C’est à la recherche d’une nouvelle veine, mêlant le rire et les larmes qui aboutira à son dernier chef-d’œuvre, Les Contes d’Hoffmann, qu’Offenbach jeta son dévolu sur la comédie romantique d’Alfred de Musset. Hélas, son Fantasio lyrique fît un four à sa création en 1872. Trop complexe, tant sur le plan musical que sur celui du livret, il fut mal reçu par un public ébranlé par un contexte historique désastreux : guerre franco-prussienne, chute du Second Empire, perte de l’Alsace-Lorraine… Comble de malchance pour la postérité, avant de les retrouver, on a longtemps cru ses partitions brûlées dans le deuxième incendie de la salle Favart le 25 mai 1887, provoqué par un défaut de l’éclairage au gaz pendant le premier acte de Mignon.
Ayant déjà récolté pléthore de lauriers : Paris (Opéra comique au Châtelet en 2017) avant Genève, Montpellier, et en attendant Zagreb en projet pour 2020, ce Fantasio revisité et reverdi par Thomas Jolly vient de débarquer à Rouen — la ville natale du metteur en scène où une vocation théâtrale précoce l’a frappé dès l’âge de dix ans ! C’est dire combien cette expérience lyrique, consacrée par un brillant parcours allant de Shakespeare à Guitry, a été bien reçue au Théâtre des Arts. En s’appuyant sur le travail colossal du chef d’orchestre et compositeur belge Jean-Pierre Haeck, grand spécialiste d’Offenbach, Jolly a relevé avec brio ce défi : la résurrection d’une œuvre importante qui a bien failli disparaître. Tout en étant d’une précision horlogère, sa proposition étourdissante n’appelle que des louanges tant sur le traitement visuel ludique que sur la dramaturgie et la direction d’acteurs sensibles et festives à la fois.
L’ouverture mélancolique inhabituelle chez Offenbach ayant d’emblée donné le ton ambigu de la partition sous la baguette ès qualité de Jean-Pierre Haeck, celui-ci fait sonner l’Orchestre de l’opéra de Rouen Normandie comme un seul homme. En dépit de quelques pesanteurs et rares décalages de certains ensembles, les musiciens exécutent avec passion et enthousiasme cette musique alternativement pétillante et sentimentale… Ce sont ces contrastes entre drôlerie et tristesse qui sont mis en valeur dans la mise en scène. Par ailleurs, on ne peut que saluer la prestation du Chœur accentus/ Opera de Rouen Normandie, très sollicité vocalement et physiquement tout au long de la représentation.
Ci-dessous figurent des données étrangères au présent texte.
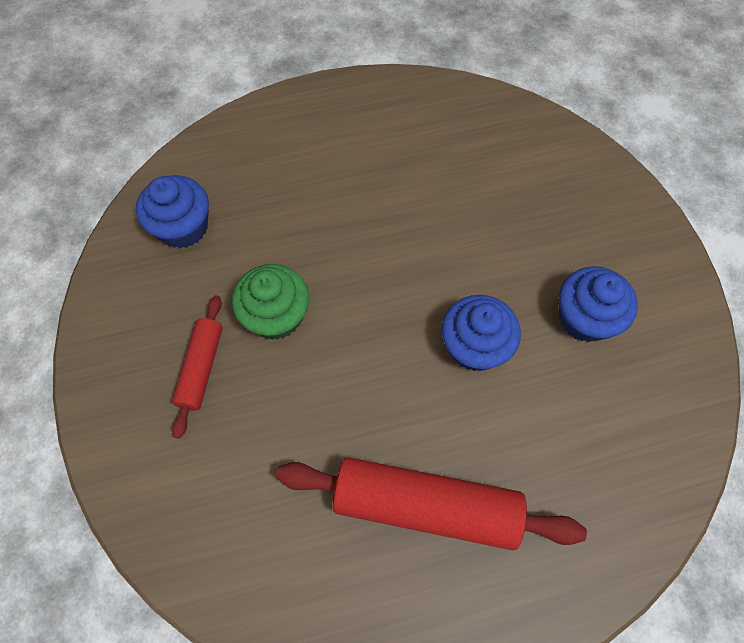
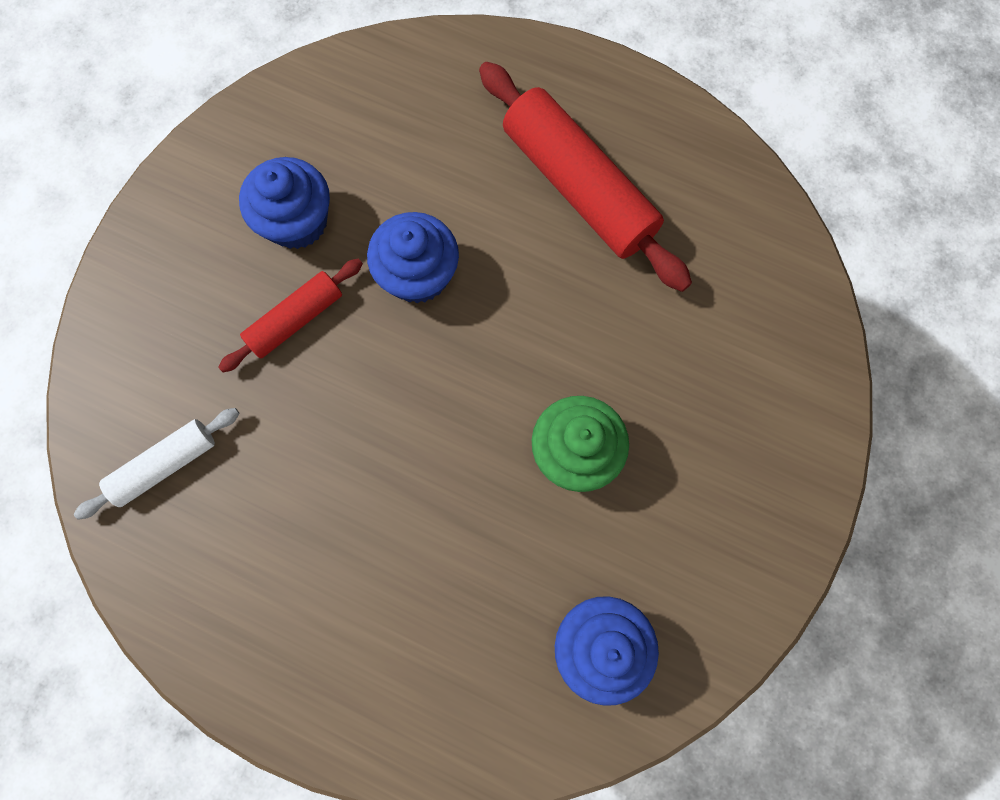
camera: 140 degrees left, 10 degrees up
(201, 368) = (686, 454): red rolling pin -> red rolling pin (296, 320)
(500, 141) = (165, 465): none -> white rolling pin

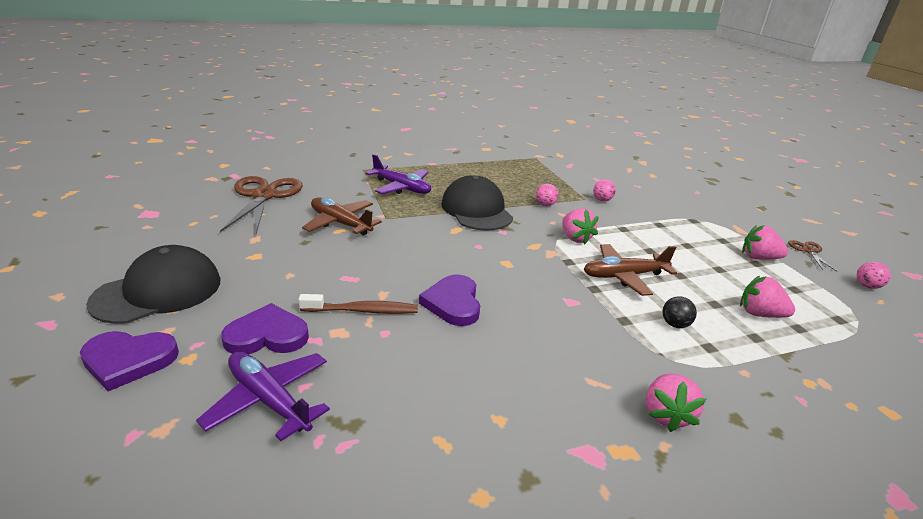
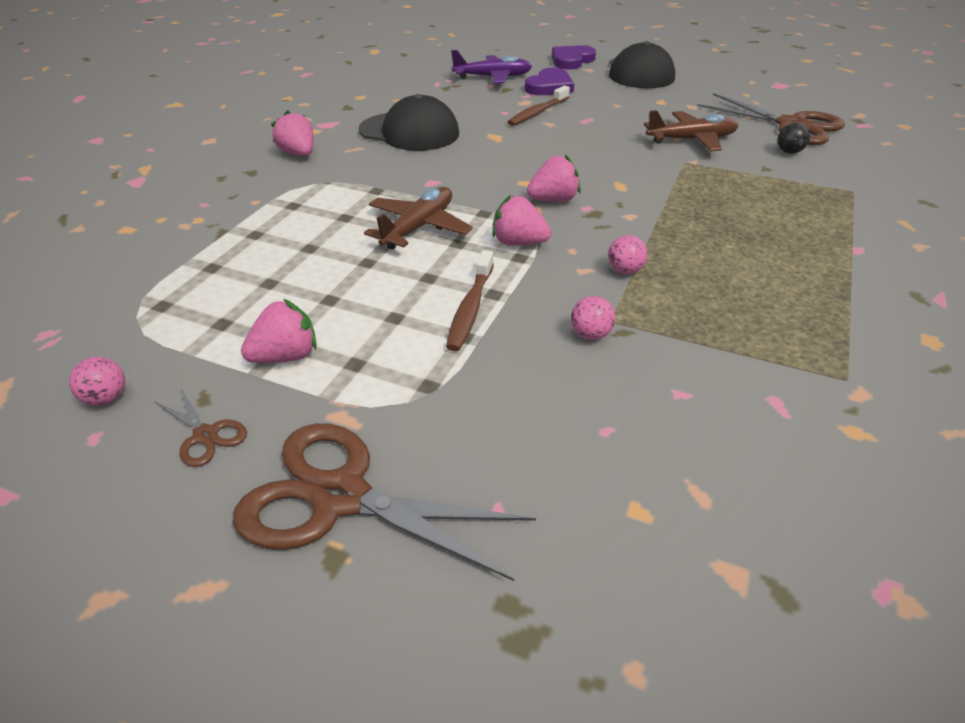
camera: 135 degrees right, 10 degrees up
(402, 187) = (767, 195): purple plane -> none
(453, 303) = (502, 140): purple heart -> none
(476, 210) = (656, 215): black cap -> black cap (409, 132)
(643, 230) = (470, 308): none -> brown toothbrush
(675, 324) = (333, 208): black ball -> black ball (789, 152)
(753, 215) = (340, 496): none -> brown scissors
(760, 314) = (258, 261): pink strawberry -> pink strawberry (553, 200)

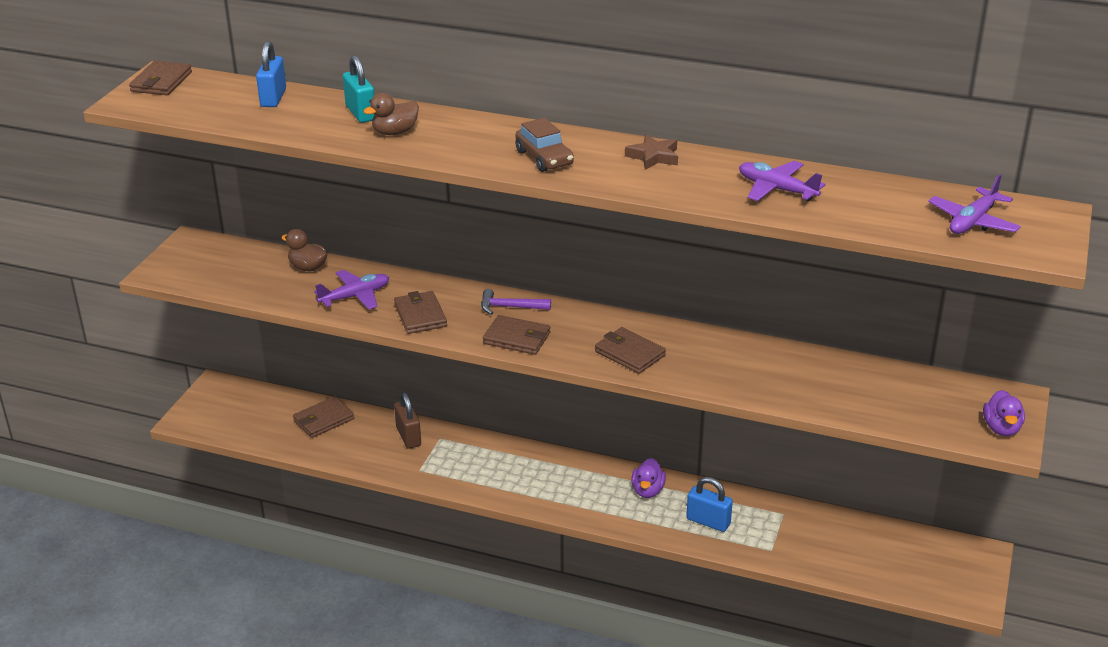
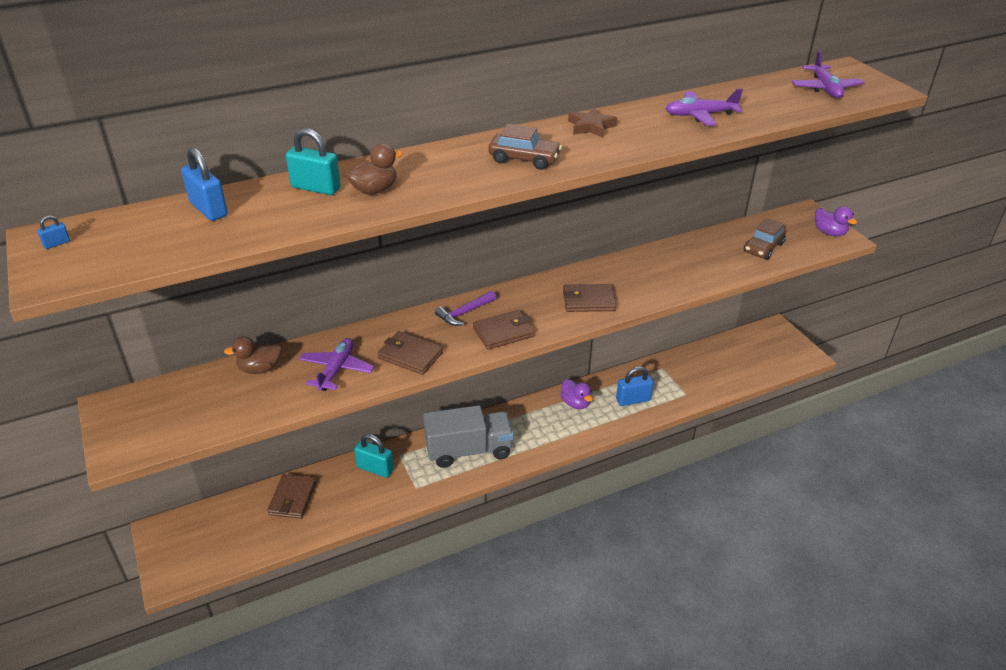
camera: 45 degrees left, 5 degrees up
(161, 82) = (57, 243): brown wallet -> blue padlock
(395, 132) = (375, 190): brown duck -> brown duck turned 135 degrees counterclockwise
(408, 436) = (375, 469): brown padlock -> turquoise padlock
(499, 469) = (469, 450): none -> grey truck
(892, 402) = (763, 248): none -> brown car

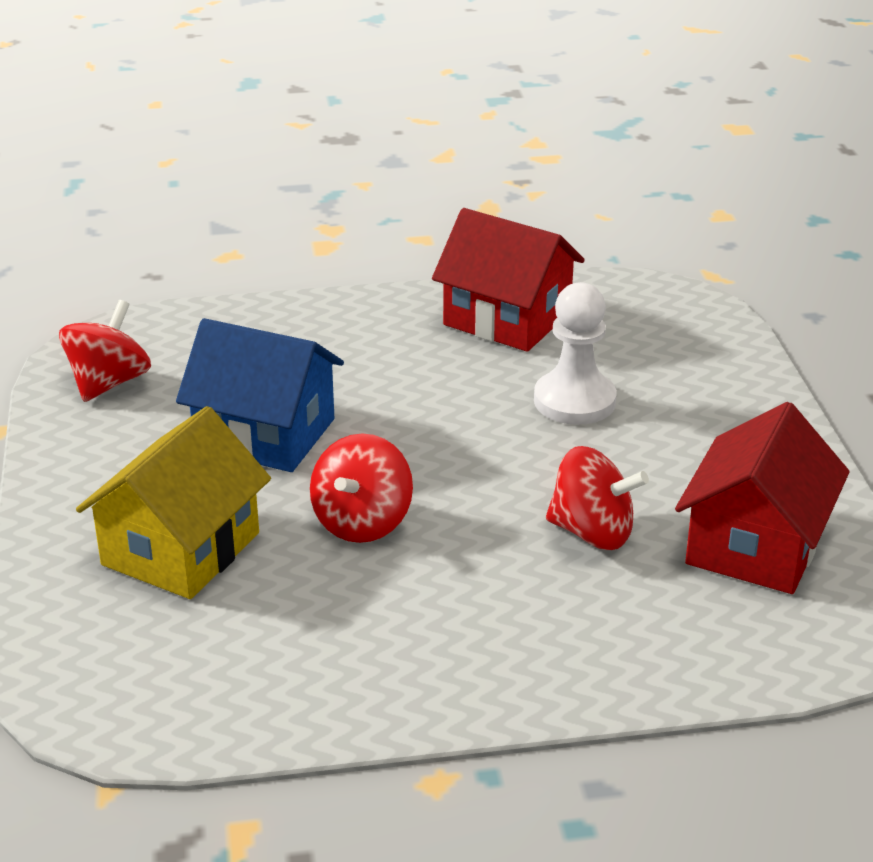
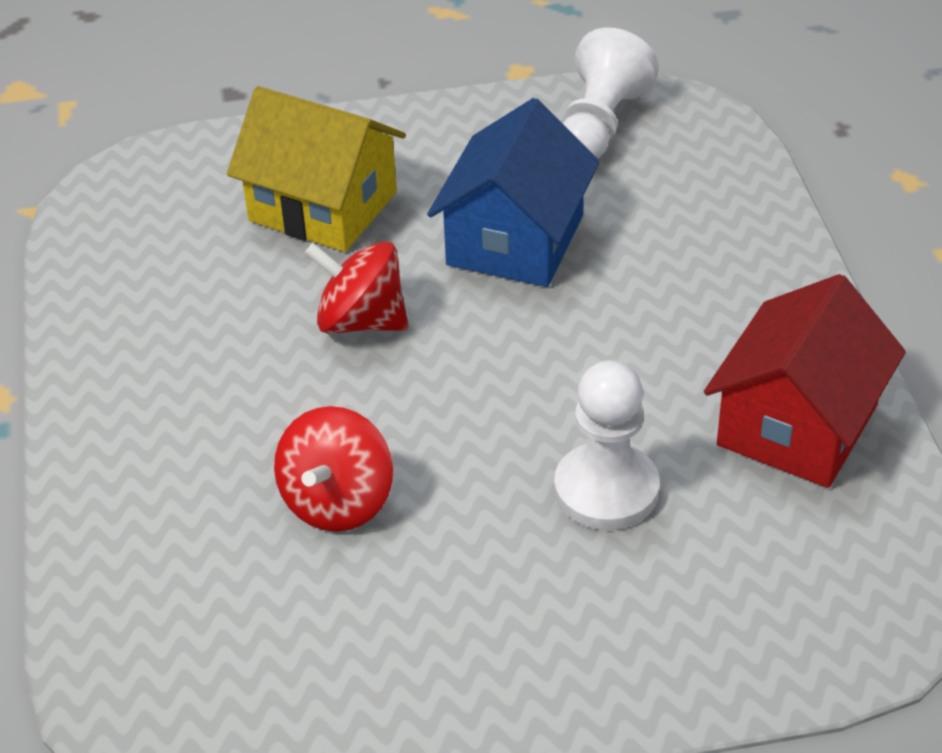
camera: 90 degrees right, 10 degrees up
(109, 383) = (600, 125): red spinning top -> white pawn
(755, 545) = (308, 651): red house -> none

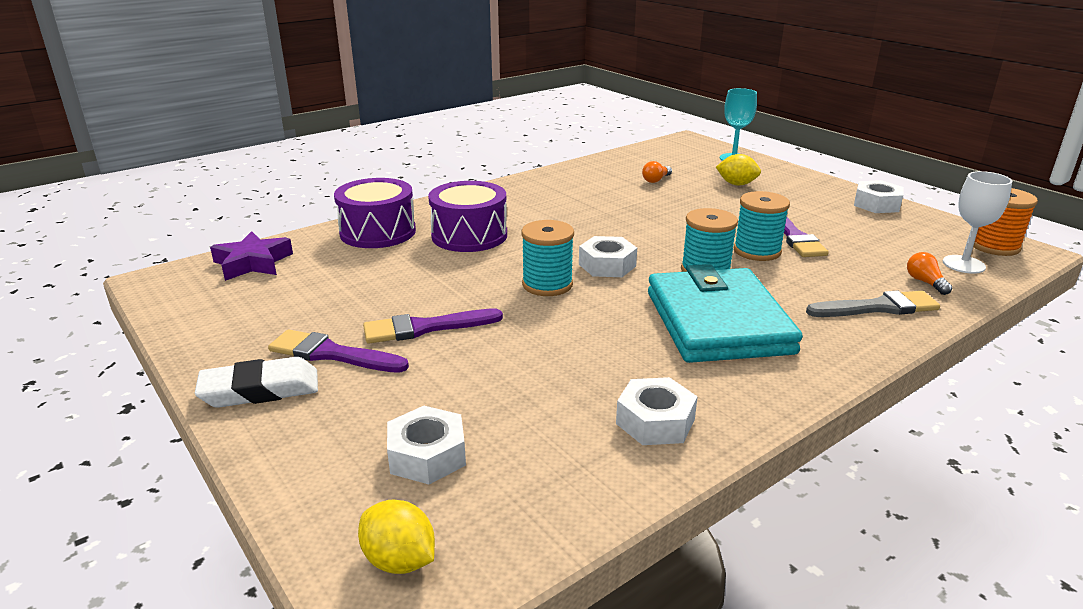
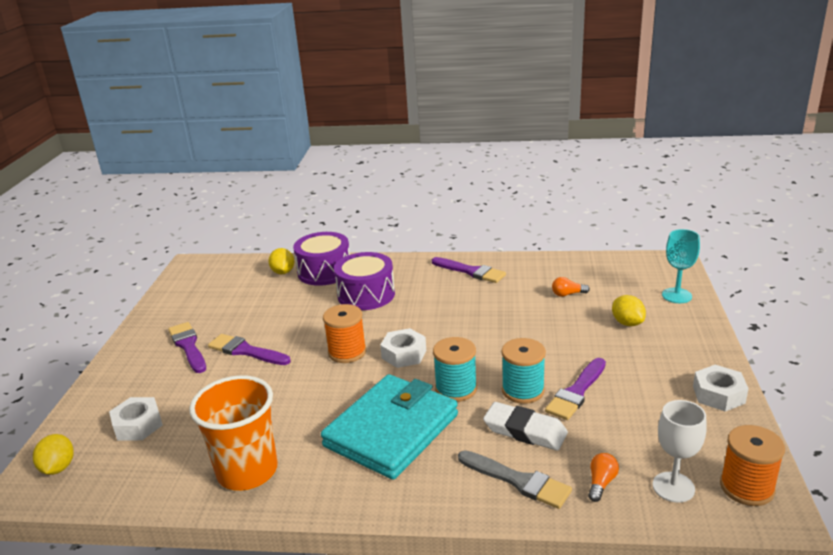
camera: 45 degrees right, 0 degrees up
(252, 263) = (240, 270): purple star -> none
(260, 390) = (137, 352): white eraser -> white eraser (525, 431)
(322, 247) = (283, 272): none -> yellow lemon
(540, 188) = (471, 271): none -> purple brush
(547, 284) = (347, 352): turquoise spool -> orange spool
(655, 421) = (247, 471): white nut -> orange cup

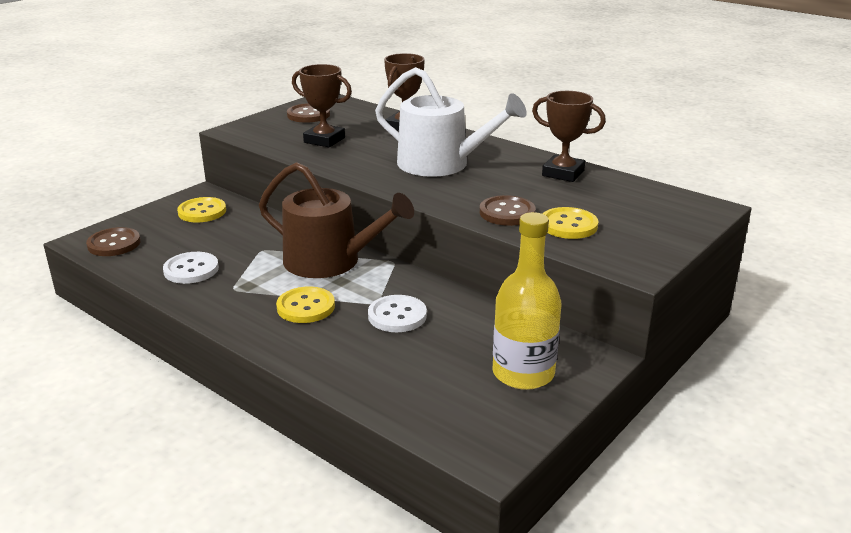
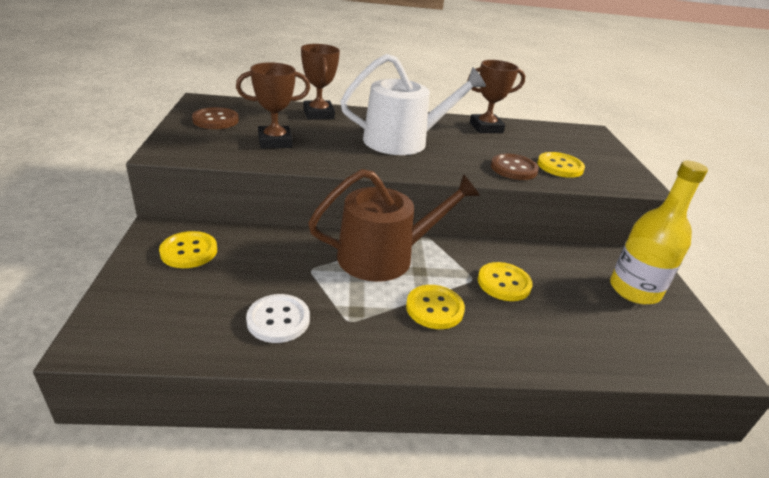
camera: 45 degrees left, 5 degrees up
(114, 244) = (141, 329): brown button -> none
(397, 316) = (504, 283): white button -> yellow button

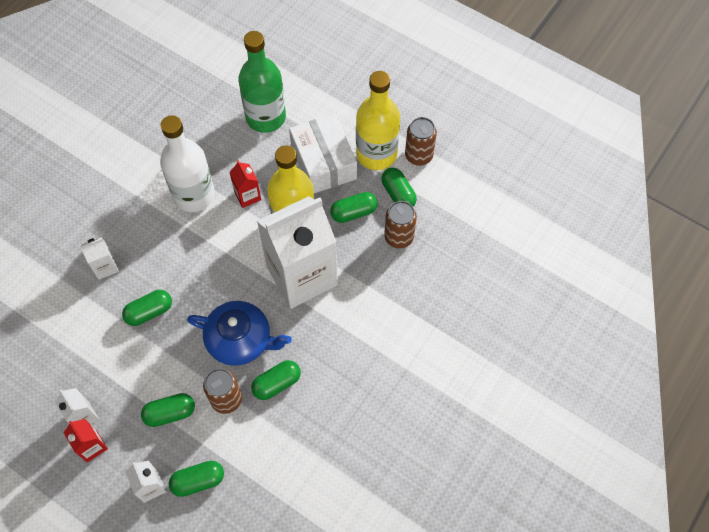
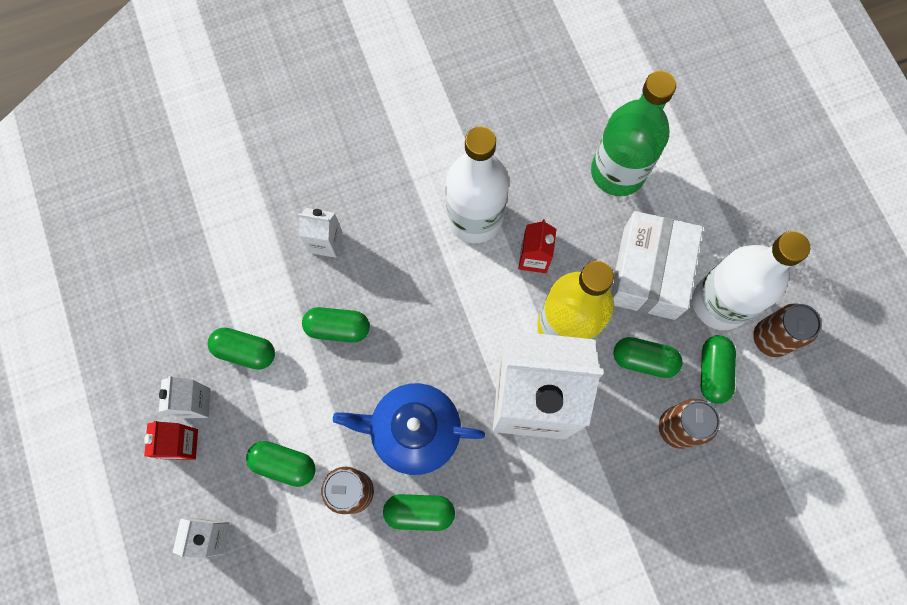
camera: 35 degrees right, 10 degrees up
(198, 481) = (263, 566): green capsule -> green capsule (245, 351)
(240, 340) = (413, 430): blue teapot -> blue teapot turned 135 degrees clockwise
(376, 154) = (719, 303): yellow bottle -> white bottle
Fantasio- scène finale © Jean Pouget
Vocalement, la distribution rouennaise est dominée par la soprano belge Sheva Tehoval. Chacune de ses apparitions est un délice car le rôle de La Princesse s’avère tout à fait à sa mesure. Voix légère et ambitus court, certes, mais son joli timbre transparent, sa présence affirmée, son excellente diction, son phrasé impeccable et sa musicalité en font la reine de la soirée. Particulièrement remarquables, sa première romance et les deux duos d’amour avec Fantasio dans lesquels elle parvient à communiquer à sa partenaire la magie qui lui manque. En effet, malgré ses louables efforts, la mezzo Angelique Nordus, ayant pourtant fait ses preuves dans le répertoire baroque et dans Mozart, n’arrive pas à s’imposer dans le rôle titre qui ne convient ni à sa voix peu mélodieuse ni à son tempérament fonceur. Une erreur de casting sur laquelle il nous semble inutile de s’étendre tant elle est regrettable. De son côté, la jeune mezzo Alix Le Saux incarne avec assurance et une vis comica instinctive le personnage de Flamel.
Hormis Philippe Esthèphe (Spark bien chantant dans son air du premier acte) qui prend ici à nouveau vaillamment la tête des joyeux étudiants et Bruno Bayeux (dans trois petits rôles), la distribution masculine est entièrement nouvelle. Très digne dans son attitude, Jean-François Vinciguerra, le Roi de Bavière a bien peu à chanter, tandis que David Tricou prête joliment sa voix de haute-contre au personnage de Facio. Quant au baryton Philippe-Nicolas Martin, il campe avec aisance Le Prince de Mantoue et la puissance vocale ne lui fait pas défaut pour le bel air « Je ne serai donc jamais aimé pour moi-même ». Dans le personnage de Mannoni, son serviteur complice, le ténor de caractère, Antoine Normand a l’occasion de faire valoir ses dons de comédien avec un « Reprenez cet habit » fort divertissant.
À l’heure où le génie d’Offenbach est enfin pleinement reconnu, cette brillante production énergisante a sans doute un bel avenir devant elle.